■ Document section ■
-.-.-
William Crawford & the Destruction of Salt-Lick Town

Jonathan Alder, a native of Virginia, is best remembered for his life as an Indian captive in Ohio during the 1780s and 1790s. He was taken prisoner and adopted into a Mingo family in 1782, towards the end of the American War for Independence. Adler would fight with other Ohio Indians against the Americans in the Northwest Indian War, but after the Greenville Peace Treaty of 1795, he left his Indian family and returned to the life, culture, and community of pioneer Americans, those who had just won their claims to the Scioto Valley.

When visiting with friends and their young children, Alder enjoyed relating stories of his youth, including an account of Crawford's Destruction of Salt-Lick Town in October 1774, which somehow has largely become lost to history. Alder relates that he heard first-hand accounts of Crawford's raid from the elders of his adopted Mingo family. Their telling of the story is a terrifying account of what today would be considered a monstrous war crime -- the killing of innocent civilians who ran in panic with their children and grandchildren as the Virginians shot indiscriminately at the villagers.

According to Alder's account, the younger men of fighting age were all absent from the village at the time, so only old men, women and children were there. "About noon the village was surprised by the sudden appearance of a body of armed white men who immediately commenced firing upon all they could see. Great consternation and panic ensued, and the inhabitants fled in every direction."

William Crawford would later write in a letter to George Washington: "we got fourteen prisoners, and killed six of the enemy, wounding several more. We got all of their baggage and horses, ten of their guns, and two white prisoners. The plunder sold for four hundred pounds sterling, besides what was returned to a Mohawk Indian who was there."

Mingo elders, it turns out, passed down further details about Crawford's raid, details that many pioneer American historians apparently thought best not to repeat. According to Alder, when the Virginians entered the village, "One Indian woman seized her child of five or six years of age, and rushed down the bank of the [Scioto] river and [swam] across to the wooded island opposite, when she was [then] shot down at the farther bank." The elders told Alder that "the child was unhurt amid the shower of balls, and escaped into the thicket and hid in a large hollow sycamore standing near the middle of the island, where the child was found alive two days afterward when the warriors of the tribe returned."
-.-.-
■ Entries provided ■
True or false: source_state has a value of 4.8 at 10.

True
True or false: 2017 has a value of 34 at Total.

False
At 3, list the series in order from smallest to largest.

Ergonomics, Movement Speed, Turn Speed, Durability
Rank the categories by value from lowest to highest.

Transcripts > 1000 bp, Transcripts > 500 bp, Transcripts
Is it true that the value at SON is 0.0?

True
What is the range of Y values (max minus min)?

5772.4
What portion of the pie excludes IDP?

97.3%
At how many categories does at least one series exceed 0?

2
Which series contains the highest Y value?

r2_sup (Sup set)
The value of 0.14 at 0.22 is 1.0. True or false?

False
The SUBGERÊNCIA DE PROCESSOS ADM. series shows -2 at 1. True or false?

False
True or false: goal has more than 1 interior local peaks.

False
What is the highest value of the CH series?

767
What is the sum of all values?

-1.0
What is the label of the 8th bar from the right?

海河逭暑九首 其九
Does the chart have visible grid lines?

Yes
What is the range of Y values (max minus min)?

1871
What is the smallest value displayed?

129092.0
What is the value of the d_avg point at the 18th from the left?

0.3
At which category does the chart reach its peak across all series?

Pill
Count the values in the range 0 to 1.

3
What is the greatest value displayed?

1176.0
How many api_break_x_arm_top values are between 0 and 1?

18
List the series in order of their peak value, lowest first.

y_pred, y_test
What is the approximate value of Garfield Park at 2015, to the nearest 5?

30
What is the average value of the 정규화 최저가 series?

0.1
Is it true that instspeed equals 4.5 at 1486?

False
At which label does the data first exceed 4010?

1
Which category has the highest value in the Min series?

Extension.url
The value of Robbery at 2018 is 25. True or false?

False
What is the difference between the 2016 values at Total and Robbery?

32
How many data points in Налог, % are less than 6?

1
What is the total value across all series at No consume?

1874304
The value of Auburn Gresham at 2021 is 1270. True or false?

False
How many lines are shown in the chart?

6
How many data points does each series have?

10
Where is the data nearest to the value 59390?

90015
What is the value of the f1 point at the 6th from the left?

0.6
-.-.-
■ Explore the material ■
[1] Answer these questions from the Salt-Lick Town account:
(a) In what year was Alder taken prisoner and adopted into a Mingo family?
(b) How many prisoners did Crawford report getting in his letter to George Washington?
(c) How long after the raid was the child found alive in the hollow sycamore?
[2] Echo the stretch of the Salt-Lick Town account from "Jonathan Alder, a" through "the Scioto Valley.".
You won't need the rows for this.

■ Responses ■
[1]
(a) 1782
(b) Fourteen
(c) Two days afterward

[2]
Jonathan Alder, a native of Virginia, is best remembered for his life as an Indian captive in Ohio during the 1780s and 1790s. He was taken prisoner and adopted into a Mingo family in 1782, towards the end of the American War for Independence. Adler would fight with other Ohio Indians against the Americans in the Northwest Indian War, but after the Greenville Peace Treaty of 1795, he left his Indian family and returned to the life, culture, and community of pioneer Americans, those who had just won their claims to the Scioto Valley.